Business partners Emiliana Prado and Daniel De Bellis have many of the same members they did when they first opened Barrecor in January 2015. And they say that’s a testament to their hard work to keep their Barre classes relevant to each and every member.
“Our members know that when they come here, no matter which instructor is teaching the class, it will be what they want,” said Prado. “There’s a standard we have and we make sure that every class lives up to that standard.”
And, they say, each member knows that they will get individual attention, can work at their own level and will be included “like they were family or friends.”
Barre uses a blend of ballet, Pilates, yoga, light weights and body weight exercises to sculpt lean muscles, increase strength and improve flexibility in a friendly atmosphere. Lotte Berk, a German dancer living in London, came up with the idea to combine dance conditioning with rehabilitative therapy.
Lydia Bach, an American student of Berk’s, brought the workout back to the states in the 1970s.
Barre has morphed from a class for nimble dancer-types to become the workout of choice for fitness fiends. In fact, it’s among the top five exercise trends for 2017.
Traditional classes start with a mat-based warm-up full of planks and push-ups, then a series of arm exercises, and continues at the bar with a lower-body section to work the thighs and glutes. Participants finish with a series of core-focused moves at the bar or a short session on the mat.

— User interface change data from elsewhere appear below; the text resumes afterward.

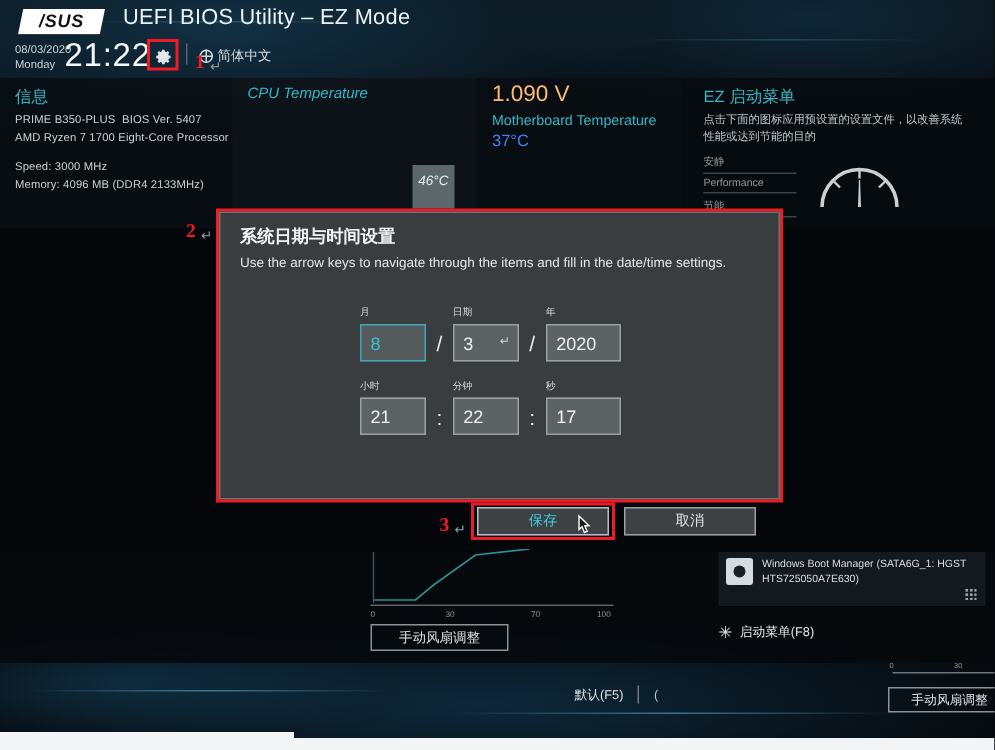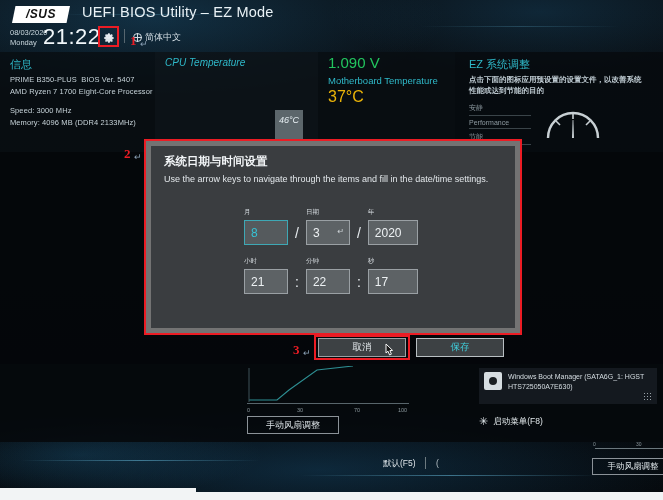--- a/index.html
+++ b/index.html
@@ -82,39 +82,39 @@
   .cpu-graph {
     position:absolute; left:12px; top:26px; width: 140px; height: 64px;
     border-bottom: 1px solid #5f6d74;
   }
   .cpu-val {
     position: absolute; right: 4px; bottom: 2px;
     background: #5c666b; color: #e6eef2; font-size: 9px;
     padding: 5px 4px 14px 4px;
   }
   .v-label { font-size: 10px; color: #2fb9c9; padding: 5px 0 0 10px; }
-  .v-value { font-size: 15px; color: #22c55e; padding: 2px 0 0 10px; }
+  .v-value { font-size: 15px; color: #fdba74; padding: 2px 0 0 10px; }
   .v-label2 { font-size: 9.5px; color: #2fb9c9; padding: 4px 0 0 10px; }
-  .v-value2 { font-size: 16px; color: #eab308; padding: 2px 0 0 10px; }
+  .v-value2 { font-size: 11px; color: #3b82f6; padding: 2px 0 0 10px; }
 
   .ez-title { font-size: 11px; color: #2fb9c9; padding: 5px 0 0 14px; }
-  .ez-desc { font-size: 7.5px; color: #bcc8cf; padding: 3px 20px 0 14px; line-height: 10.5px; font-weight: bold; }
+  .ez-desc { font-size: 7.5px; color: #bcc8cf; padding: 3px 20px 0 14px; line-height: 10.5px; }
   .ez-opts { position: absolute; left: 14px; top: 48px; width: 62px; }
   .ez-opt { font-size: 7px; color: #8e9aa1; padding: 3px 0 2px 0; border-bottom: 1px solid #3a4449; }
   .gauge { position: absolute; left: 543px; top: 104px; }
 
   
   .mid { position:absolute; left:0; top:152px; width:663px; height:212px; background: rgba(4,7,10,.92); }
 
   
   .dialog {
     position: absolute; left: 146px; top: 141px;
     width: 374px; height: 192px;
     background: #3a3d40;
-    border: 5px solid #737373;
+    border: 1px solid #737373;
   }
   .dlg-title { font-size: 11.5px; color: #f2f5f7; font-weight: bold; padding: 8px 0 0 13px; }
   .dlg-desc { font-size: 9px; color: #e2e7ea; padding: 4px 18px 0 13px; line-height: 13px; }
 
   .fields { position: absolute; left: 93px; top: 62px; }
   .frow { display: flex; align-items: flex-end; gap: 0; }
   .fgrp { display: flex; flex-direction: column; }
   .flabel { font-size: 6.5px; color: #d7dde1; padding-bottom: 3px; }
   .fbox {
     width: 44px; height: 25px;
@@ -245,21 +245,21 @@
       </div>
     </div>
 
     <div class="panel-volt">
       <div class="v-value">1.090 V</div>
       <div class="v-label2">Motherboard Temperature</div>
       <div class="v-value2">37°C</div>
     </div>
 
     <div class="panel-ez">
-      <div class="ez-title">EZ 系统调整</div>
+      <div class="ez-title">EZ 启动菜单</div>
       <div class="ez-desc">点击下面的图标应用预设置的设置文件，以改善系统性能或达到节能的目的</div>
       <div class="ez-opts">
         <div class="ez-opt">安静</div>
         <div class="ez-opt">Performance</div>
         <div class="ez-opt">节能</div>
       </div>
     </div>
   </div>
 
   <div class="gauge">
@@ -350,22 +350,22 @@
         <div class="sep">:</div>
         <div class="fgrp">
           <div class="flabel">秒</div>
           <div class="fbox wide">17</div>
         </div>
       </div>
     </div>
   </div>
 
   <div class="btnrow">
+    <div class="btn save">保存</div>
     <div class="btn">取消</div>
-    <div class="btn save">保存</div>
   </div>
 
   <div class="cursor">
     <svg width="16" height="16" viewBox="0 0 16 16">
       <path d="M4 2 L4 11 L6 9.2 L7.6 13 L9.4 12.2 L7.9 8.6 L10.6 8.4 Z" fill="#1b1b1b" stroke="#f4f4f4" stroke-width="1"></path>
     </svg>
   </div>
 
   <div class="an-box" style="left:98px;top:26px;width:21px;height:21px;"></div>
   <div class="an-num" style="left:130px;top:33px;">1</div>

Prado has been doing and teaching Barre for the past seven years.
“I had an injury to my back from falling down some stairs,” she said. “I could no longer do exercise with impact. Barre is low impact and it helped me come out of pain in my body.”
She also saw that she was getting more muscle and much stronger in her hips, thighs and buttocks.

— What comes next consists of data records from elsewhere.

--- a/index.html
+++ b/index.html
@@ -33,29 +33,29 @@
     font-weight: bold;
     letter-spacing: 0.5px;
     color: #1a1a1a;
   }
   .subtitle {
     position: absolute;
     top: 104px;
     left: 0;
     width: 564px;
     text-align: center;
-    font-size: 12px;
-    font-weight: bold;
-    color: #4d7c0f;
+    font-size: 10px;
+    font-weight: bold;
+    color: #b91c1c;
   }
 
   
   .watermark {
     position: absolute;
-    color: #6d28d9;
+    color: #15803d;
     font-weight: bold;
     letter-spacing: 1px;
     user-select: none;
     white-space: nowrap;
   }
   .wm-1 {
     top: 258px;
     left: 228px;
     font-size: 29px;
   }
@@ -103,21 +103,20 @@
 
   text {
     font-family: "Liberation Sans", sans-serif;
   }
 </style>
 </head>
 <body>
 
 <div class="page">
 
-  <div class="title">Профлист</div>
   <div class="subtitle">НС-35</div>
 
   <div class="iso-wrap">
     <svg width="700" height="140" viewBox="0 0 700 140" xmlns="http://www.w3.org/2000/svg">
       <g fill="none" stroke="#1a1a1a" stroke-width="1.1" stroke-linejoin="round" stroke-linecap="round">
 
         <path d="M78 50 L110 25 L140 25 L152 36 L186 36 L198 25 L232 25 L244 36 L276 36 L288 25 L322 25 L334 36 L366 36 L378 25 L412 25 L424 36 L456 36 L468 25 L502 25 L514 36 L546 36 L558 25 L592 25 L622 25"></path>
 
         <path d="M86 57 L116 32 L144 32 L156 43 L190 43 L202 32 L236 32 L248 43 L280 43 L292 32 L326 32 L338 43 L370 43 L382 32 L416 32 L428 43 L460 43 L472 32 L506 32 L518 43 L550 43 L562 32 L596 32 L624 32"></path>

“I began to think, ‘I want to learn to teach this,’” she said of Barre. “After I took my first class I fell in love with it. And I’ve been doing it ever since.”
Originally from Brazil, and then California, she moved to Seattle and began teaching on Mercer Island. With two young sons, she went looking for a place to raise them that she felt was safe. She found Bainbridge Island.
“I always wanted to open my own studio,” she said. “When I visited here I thought this was a really good place, a safe place for my sons, and the people are very loving.”
She scouted locations and decided on a small shopping area behind Bainbridge Village at 360 Tormey Lane NE, Suite 194.
Currently there are eight employees and four certified instructors. Two more are in training. The studio has three or four classes every day of the week, and offer a monthly membership at $145. Most members take three to four classes a week, which makes each class about $8 to $10, De Bellis explained.
“And for that you get the enjoyment of a group exercise class and personal attention. It’s like have a personal trainer — but not as expensive.”
Prado described each class as similar, no matter which instructor teaches it. Each class is designed so that a participant can work at their own level.
“Our motto is ‘Your Best You,’” De Bellis said. “In some exercise classes, it’s a feeling of competition. Here, we’re about acceptance and inclusion. We’re focused on the energy.”
In fact, Prado said she recently had a new member who moved to Bainbridge from New Jersey.
“This woman was so ecstatic,” Prado said. “She said she felt included immediately.”
Typically, a member who comes three times a week will see results within two months.
Some members come to lose weight. Others want improved posture and strength. Still others are looking for a form of exercise that they can do while rehabbing from an injury.
“I’ve seen someone lose 10 to 12 inches in two months,” she said. “It can be dramatic. And many members say they have better posture and feel much healthier. It’s really amazing.”
Members tell the owners that they feel a sense of community while taking the classes.
“They are happy to be here,” De Bellis said. “They say that in one hour they get their energy going and then go out and give their energy to their families.”
One thing Prado wants people to know is that you don’t have to be a dancer to do Barre.
“Anyone can learn it,” she said. “You don’t have to have danced or have been a ballerina. And we have men that come regularly.”
The basics are learning the body’s natural alignment and then contracting muscles and moving.
“The movements may just be up an inch, down an inch and then hold,” Prado said. “But it is a complete workout and a significant calorie burn.”
They offer two free classes which can be arranged through their website, www.barrecor.com.
The couple is in the process of opening more Barrecor studios in several neighborhoods in Seattle.
“We live here and we want to give back to this community,” De Bellis said. “But it’s time to spread our knowledge of the business and of Barre to Seattle.”